Oil Fund Surges to $88.4Bln

The oil stabilization fund surged to 2.35 trillion rubles ($88.43 billion) as of the end of last year as the world's second-biggest oil exporter benefited from high prices of the commodity.

The stabilization fund added 157.4 billion rubles, or 7.2 percent, in December, the Finance Ministry said in a statement Wednesday.

High oil prices have helped boost Russia's gold and foreign currency reserves to a record $299.2 billion as of Dec. 22, the world's third largest. They also helped Russia record its eighth consecutive year of economic growth.

Russia, the world's biggest oil exporter after Saudi Arabia, diverts some of the revenue from oil that is priced above $27 per barrel into the fund, created in January 2004 to help curb inflation and cushion the economy should crude prices fall.

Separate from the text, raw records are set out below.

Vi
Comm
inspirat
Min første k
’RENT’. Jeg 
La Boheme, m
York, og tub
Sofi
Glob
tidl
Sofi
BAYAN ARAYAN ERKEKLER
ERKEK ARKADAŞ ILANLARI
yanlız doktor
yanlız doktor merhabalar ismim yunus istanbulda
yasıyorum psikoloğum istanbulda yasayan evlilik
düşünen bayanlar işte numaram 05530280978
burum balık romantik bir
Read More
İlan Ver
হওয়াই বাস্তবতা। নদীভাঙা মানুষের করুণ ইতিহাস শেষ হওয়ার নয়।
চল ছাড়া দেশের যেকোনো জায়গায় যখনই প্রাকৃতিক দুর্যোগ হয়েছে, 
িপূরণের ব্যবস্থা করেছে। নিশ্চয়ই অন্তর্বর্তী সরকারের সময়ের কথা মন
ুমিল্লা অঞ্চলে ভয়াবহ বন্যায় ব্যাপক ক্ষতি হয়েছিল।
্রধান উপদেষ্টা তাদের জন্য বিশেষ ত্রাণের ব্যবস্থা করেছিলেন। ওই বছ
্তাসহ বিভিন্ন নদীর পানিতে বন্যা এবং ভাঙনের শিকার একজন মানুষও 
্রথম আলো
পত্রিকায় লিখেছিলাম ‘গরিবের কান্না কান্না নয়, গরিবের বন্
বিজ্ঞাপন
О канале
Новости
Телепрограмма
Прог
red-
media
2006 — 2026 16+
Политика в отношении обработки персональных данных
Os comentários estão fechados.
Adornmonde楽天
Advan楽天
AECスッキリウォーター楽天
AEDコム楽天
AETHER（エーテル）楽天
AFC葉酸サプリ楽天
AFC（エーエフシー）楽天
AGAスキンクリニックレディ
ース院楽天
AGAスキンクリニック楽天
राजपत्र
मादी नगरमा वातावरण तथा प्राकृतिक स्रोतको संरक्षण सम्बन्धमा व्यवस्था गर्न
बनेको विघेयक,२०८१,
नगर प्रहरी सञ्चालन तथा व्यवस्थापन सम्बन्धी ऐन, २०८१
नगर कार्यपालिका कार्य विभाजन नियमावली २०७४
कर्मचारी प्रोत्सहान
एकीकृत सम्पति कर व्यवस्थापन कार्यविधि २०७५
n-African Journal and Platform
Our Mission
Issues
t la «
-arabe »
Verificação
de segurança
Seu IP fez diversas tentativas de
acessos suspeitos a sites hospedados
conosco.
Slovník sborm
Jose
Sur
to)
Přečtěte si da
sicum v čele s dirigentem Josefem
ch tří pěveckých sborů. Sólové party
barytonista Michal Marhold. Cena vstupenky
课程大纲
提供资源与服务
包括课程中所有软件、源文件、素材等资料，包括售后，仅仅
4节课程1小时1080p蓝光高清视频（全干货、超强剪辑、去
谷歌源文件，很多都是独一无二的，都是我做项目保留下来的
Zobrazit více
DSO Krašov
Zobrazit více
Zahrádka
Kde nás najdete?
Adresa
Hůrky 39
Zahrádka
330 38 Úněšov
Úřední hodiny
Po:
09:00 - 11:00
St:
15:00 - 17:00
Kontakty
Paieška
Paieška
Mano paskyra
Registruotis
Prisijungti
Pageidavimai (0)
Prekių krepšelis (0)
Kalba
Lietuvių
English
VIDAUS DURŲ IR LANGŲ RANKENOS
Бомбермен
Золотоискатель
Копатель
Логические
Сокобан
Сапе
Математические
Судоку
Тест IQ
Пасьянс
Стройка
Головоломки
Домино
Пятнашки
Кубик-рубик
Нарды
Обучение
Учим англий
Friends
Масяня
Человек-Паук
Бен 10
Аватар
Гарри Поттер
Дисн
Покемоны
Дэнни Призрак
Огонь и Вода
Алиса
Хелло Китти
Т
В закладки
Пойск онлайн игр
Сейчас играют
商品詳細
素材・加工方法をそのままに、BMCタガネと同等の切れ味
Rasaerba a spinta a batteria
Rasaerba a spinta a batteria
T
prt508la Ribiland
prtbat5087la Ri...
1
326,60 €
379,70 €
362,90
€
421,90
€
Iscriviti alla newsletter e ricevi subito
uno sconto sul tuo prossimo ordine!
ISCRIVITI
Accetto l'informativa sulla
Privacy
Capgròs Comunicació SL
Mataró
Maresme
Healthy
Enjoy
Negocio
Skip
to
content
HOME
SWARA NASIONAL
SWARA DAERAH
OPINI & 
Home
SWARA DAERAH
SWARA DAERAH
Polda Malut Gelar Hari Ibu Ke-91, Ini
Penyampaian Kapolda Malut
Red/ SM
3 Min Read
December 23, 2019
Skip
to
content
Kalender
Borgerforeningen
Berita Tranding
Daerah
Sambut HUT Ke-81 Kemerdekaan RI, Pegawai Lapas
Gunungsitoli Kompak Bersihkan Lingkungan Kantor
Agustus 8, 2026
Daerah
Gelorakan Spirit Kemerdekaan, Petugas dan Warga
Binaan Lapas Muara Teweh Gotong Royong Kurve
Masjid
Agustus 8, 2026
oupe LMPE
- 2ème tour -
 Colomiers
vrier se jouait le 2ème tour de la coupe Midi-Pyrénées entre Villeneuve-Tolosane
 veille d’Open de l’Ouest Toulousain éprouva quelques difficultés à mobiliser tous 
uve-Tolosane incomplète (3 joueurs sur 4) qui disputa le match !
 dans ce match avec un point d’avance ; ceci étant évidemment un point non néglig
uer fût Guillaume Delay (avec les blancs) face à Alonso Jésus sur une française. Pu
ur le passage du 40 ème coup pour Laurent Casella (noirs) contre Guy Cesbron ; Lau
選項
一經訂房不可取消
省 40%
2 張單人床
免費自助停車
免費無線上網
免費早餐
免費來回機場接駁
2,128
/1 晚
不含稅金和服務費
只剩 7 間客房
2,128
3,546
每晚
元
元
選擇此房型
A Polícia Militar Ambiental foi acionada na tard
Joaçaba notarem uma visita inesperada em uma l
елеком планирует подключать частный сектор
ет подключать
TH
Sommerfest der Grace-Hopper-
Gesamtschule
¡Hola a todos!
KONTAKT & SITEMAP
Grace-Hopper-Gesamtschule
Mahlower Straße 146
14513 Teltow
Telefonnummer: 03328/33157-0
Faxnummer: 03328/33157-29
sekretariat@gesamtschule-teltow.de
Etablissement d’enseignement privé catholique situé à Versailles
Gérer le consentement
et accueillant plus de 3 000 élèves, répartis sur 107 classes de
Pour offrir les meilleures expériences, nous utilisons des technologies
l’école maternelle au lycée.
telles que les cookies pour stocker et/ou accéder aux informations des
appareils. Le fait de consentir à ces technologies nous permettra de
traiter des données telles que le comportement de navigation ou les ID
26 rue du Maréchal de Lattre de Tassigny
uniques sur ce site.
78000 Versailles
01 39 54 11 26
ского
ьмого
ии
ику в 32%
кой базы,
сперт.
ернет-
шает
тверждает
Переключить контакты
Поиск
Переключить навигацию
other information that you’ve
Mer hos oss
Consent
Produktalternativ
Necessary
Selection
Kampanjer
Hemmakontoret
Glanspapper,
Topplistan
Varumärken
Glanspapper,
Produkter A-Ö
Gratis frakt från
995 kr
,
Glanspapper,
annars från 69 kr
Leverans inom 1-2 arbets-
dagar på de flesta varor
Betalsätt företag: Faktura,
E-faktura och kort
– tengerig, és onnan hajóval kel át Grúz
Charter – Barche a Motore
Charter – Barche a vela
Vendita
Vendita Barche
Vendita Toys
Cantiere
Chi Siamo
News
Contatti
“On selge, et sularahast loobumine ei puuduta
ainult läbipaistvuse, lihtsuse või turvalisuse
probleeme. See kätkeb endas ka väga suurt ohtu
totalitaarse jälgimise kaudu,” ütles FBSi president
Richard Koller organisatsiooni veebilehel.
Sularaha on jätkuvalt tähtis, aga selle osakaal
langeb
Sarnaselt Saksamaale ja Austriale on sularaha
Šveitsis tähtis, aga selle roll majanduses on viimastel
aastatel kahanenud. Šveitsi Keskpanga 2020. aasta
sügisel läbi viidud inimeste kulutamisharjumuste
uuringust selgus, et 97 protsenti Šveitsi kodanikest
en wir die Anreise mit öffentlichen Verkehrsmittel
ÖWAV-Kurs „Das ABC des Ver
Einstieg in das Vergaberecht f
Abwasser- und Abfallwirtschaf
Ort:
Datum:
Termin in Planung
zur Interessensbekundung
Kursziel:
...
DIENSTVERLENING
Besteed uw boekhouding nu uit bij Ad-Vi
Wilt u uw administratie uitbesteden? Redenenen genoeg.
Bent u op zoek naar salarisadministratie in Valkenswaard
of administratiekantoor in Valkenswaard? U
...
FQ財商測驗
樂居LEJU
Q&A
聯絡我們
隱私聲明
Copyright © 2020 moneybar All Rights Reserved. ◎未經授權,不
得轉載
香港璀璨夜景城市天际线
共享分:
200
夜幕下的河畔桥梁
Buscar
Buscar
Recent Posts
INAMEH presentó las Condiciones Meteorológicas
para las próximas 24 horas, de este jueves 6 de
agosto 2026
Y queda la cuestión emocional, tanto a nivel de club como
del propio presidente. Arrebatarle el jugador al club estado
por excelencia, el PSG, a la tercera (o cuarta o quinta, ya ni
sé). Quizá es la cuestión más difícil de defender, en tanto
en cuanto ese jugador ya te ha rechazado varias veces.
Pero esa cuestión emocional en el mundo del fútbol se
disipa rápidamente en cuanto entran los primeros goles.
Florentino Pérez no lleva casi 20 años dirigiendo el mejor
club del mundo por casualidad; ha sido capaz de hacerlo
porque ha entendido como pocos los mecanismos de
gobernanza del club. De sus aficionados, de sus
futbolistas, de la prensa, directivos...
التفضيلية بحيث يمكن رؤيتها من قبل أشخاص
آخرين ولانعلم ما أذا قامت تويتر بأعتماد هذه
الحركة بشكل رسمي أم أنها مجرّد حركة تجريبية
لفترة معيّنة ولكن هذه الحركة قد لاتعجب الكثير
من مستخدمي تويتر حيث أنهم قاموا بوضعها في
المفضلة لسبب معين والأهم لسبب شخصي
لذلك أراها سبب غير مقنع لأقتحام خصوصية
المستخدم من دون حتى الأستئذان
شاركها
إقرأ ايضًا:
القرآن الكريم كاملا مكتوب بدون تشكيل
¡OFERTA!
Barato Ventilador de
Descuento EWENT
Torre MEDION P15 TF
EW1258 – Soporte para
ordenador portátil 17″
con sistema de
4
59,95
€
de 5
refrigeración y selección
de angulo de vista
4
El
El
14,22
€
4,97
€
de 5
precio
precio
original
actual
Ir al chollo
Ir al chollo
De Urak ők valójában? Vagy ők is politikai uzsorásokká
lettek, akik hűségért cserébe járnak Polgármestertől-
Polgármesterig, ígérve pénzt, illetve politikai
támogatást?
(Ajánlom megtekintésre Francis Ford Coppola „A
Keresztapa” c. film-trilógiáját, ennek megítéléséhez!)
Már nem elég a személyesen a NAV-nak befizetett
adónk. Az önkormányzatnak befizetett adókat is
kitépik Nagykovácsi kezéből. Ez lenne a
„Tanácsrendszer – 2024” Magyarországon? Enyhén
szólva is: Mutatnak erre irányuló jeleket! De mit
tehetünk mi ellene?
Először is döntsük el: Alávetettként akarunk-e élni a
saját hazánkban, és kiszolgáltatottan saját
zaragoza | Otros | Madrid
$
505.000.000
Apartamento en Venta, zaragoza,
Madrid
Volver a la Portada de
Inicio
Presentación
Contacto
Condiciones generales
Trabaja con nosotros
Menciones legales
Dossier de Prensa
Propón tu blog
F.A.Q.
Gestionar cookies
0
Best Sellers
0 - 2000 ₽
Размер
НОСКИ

Last month, the Economic Development and Trade Ministry increased its forecast for 2006 economic growth to 6.8 percent, faster than its initial 6.6 percent estimate. In July, the government began switching the fund from rubles to foreign currencies as a first step toward boosting the return on its investment. The deposits are held 45 percent in euros, 45 percent in dollars and 10 percent in British pounds.

The government completed the placement in October.

The Russian government must devise a strategy to adjust to consistently higher oil prices, the Organization for Economic Cooperation and Development said in a report published Nov. 27. Oil reached a record $78.40 per barrel July 14. Crude oil for January delivery was at $62.60 a barrel in after-hours electronic trading on the New York Mercantile Exchange.